What happened? The unseen “algorithms” apparently detected “Guns" and suppressed viewership.
The major broadcast and cable channels have prohibited any form of firearm advertising for years. 25 years ago we struggled with ESPN in the first year of our gun show series when Colt was a sponsor, but couldn’t advertise their guns. Since then we’ve moved three times to new networks as each was taken over by anti-gun New York City-based owners. We’re pleased to make our television home now on the pro-second amendment Outdoor Channel.So do I take down my 25 videos and tell YouTube to take a hike? That will break every embedded link I have here. Then where do I put those videos? Only one fits on a gun video site; the other 24 are machine tool related. I have no particular reason to take down those 24 videos except that I dislike YouTube as a company for how they're punishing us for the actions of a psycho. Who's the number two video site: Vimeo? Which then flows to the bigger point: where do I go for videos on things like fixing a printer, or replacing a window. YouTube has done both of those for me over the years. Vimeo appears more interested in art than that.
What about Blogger? I just had my 8th anniversary, so there's a lot to move. I need to look into finding a hosting service. I don't care about a lot of features that a business might want to have because I'm not a business. I need a blog with an email address and a place to host a couple of gigs of old postings.
Without Blogger and YouTube, I'll have virtually zero interaction with Google.
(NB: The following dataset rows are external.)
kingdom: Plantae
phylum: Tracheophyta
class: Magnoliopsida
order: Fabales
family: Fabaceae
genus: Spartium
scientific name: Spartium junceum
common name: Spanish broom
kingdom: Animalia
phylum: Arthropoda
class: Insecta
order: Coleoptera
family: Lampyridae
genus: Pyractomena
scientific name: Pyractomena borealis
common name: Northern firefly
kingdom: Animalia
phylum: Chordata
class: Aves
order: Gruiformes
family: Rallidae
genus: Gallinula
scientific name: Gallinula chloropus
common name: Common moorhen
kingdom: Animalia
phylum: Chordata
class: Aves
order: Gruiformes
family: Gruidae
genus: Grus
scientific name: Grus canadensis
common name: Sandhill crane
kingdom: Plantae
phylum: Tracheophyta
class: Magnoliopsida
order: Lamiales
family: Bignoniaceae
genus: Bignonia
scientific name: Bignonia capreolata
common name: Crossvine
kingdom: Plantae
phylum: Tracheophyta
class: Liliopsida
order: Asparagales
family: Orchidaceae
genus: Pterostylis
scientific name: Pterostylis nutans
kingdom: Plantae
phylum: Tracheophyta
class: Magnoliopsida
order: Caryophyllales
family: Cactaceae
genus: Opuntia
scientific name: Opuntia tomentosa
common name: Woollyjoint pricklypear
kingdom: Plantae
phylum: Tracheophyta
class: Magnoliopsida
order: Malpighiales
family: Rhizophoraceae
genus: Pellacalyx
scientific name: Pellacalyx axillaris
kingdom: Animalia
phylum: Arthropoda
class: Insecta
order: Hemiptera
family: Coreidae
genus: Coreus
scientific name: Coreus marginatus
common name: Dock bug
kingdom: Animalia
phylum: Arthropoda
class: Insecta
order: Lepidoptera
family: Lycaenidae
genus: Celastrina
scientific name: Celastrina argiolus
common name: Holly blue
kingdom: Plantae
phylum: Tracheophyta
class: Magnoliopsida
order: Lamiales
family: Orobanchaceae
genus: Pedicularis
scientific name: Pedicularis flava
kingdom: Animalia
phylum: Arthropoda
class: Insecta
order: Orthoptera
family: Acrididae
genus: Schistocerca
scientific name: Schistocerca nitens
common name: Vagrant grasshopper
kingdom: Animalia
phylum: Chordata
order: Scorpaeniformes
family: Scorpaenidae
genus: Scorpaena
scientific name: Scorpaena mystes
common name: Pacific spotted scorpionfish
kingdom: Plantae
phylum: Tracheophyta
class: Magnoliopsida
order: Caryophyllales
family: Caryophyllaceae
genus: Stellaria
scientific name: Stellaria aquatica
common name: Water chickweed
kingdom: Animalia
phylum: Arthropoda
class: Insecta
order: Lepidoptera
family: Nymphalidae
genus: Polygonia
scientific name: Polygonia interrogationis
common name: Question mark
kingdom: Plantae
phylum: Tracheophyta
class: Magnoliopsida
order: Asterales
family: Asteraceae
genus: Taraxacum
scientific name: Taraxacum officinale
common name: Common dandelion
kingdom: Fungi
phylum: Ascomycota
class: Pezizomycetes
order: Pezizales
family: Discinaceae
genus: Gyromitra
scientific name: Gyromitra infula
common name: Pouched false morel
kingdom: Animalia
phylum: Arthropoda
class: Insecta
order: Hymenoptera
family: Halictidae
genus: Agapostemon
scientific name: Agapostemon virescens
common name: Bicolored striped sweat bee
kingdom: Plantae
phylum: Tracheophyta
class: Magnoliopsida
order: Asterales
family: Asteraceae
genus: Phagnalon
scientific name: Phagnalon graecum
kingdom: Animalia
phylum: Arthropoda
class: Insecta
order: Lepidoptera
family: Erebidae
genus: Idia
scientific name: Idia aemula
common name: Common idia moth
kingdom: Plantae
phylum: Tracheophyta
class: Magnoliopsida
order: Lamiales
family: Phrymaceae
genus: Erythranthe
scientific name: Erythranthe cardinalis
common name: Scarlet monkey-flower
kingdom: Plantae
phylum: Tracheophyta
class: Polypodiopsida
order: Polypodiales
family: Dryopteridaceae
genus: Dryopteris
The rest of the companies to avoid or encourage is still too unsettled for me to know if it's all done. Dick's is out, but I haven't been there since the last time they got stupid about ARs; I don't have a Citi card; I think Visa was good, Bank of America was stupid; don't rent a car from the major chains, but I have trouble keeping them straight. It's getting hard to figure out which businesses are opposed to freedom and which ones are OK.